(Exercise instructions): Could you repeat every line below exactly, skipping the images?

===== Records shown =====

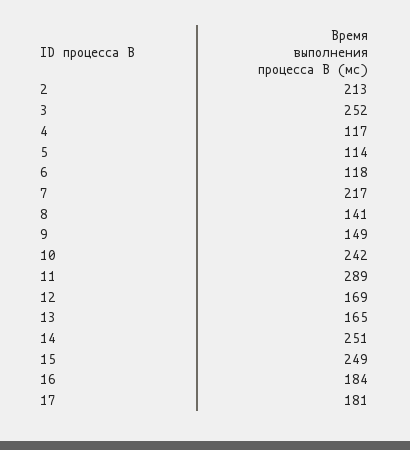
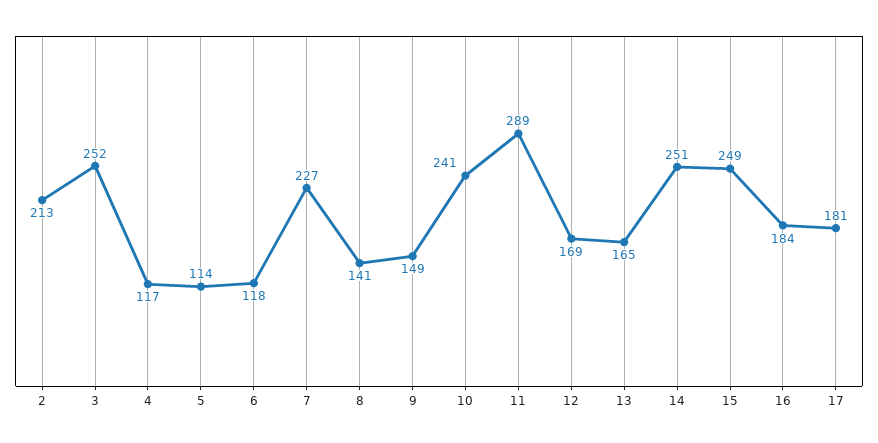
7: 217 -> 227
10: 242 -> 241

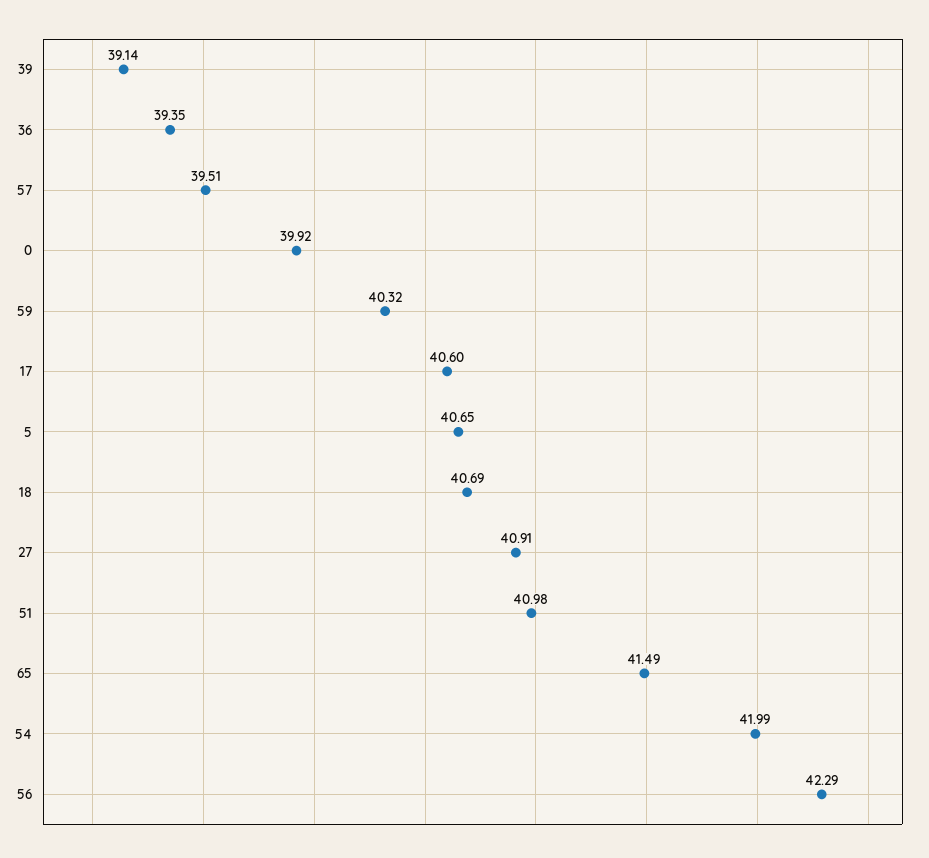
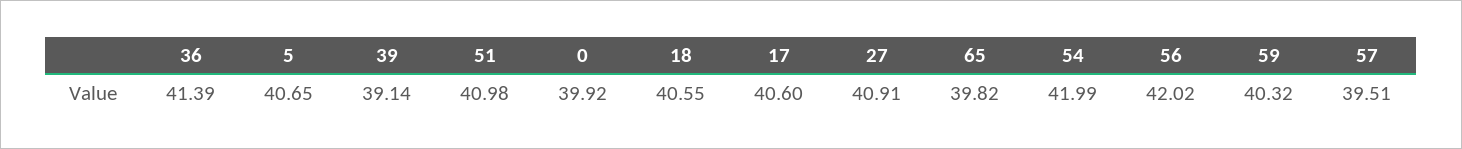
36: 39.35 -> 41.39
18: 40.69 -> 40.55
65: 41.49 -> 39.82
56: 42.29 -> 42.02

=====

(Solved problem):
7: 217 -> 227
10: 242 -> 241

36: 39.35 -> 41.39
18: 40.69 -> 40.55
65: 41.49 -> 39.82
56: 42.29 -> 42.02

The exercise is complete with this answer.